Exercise objective: Render the lines below as a numbered list, leaving out any blank ones.

Recorded information:
= = = =

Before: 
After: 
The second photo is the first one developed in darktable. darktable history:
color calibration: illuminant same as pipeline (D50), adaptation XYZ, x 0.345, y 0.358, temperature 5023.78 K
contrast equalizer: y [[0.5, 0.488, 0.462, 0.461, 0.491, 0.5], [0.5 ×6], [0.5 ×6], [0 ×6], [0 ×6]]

= = = =

Solution to this task:
1. Before: 
2. After: 
3. The second photo is the first one developed in darktable. darktable history:
4. color calibration: illuminant same as pipeline (D50), adaptation XYZ, x 0.345, y 0.358, temperature 5023.78 K
5. contrast equalizer: y [[0.5, 0.488, 0.462, 0.461, 0.491, 0.5], [0.5 ×6], [0.5 ×6], [0 ×6], [0 ×6]]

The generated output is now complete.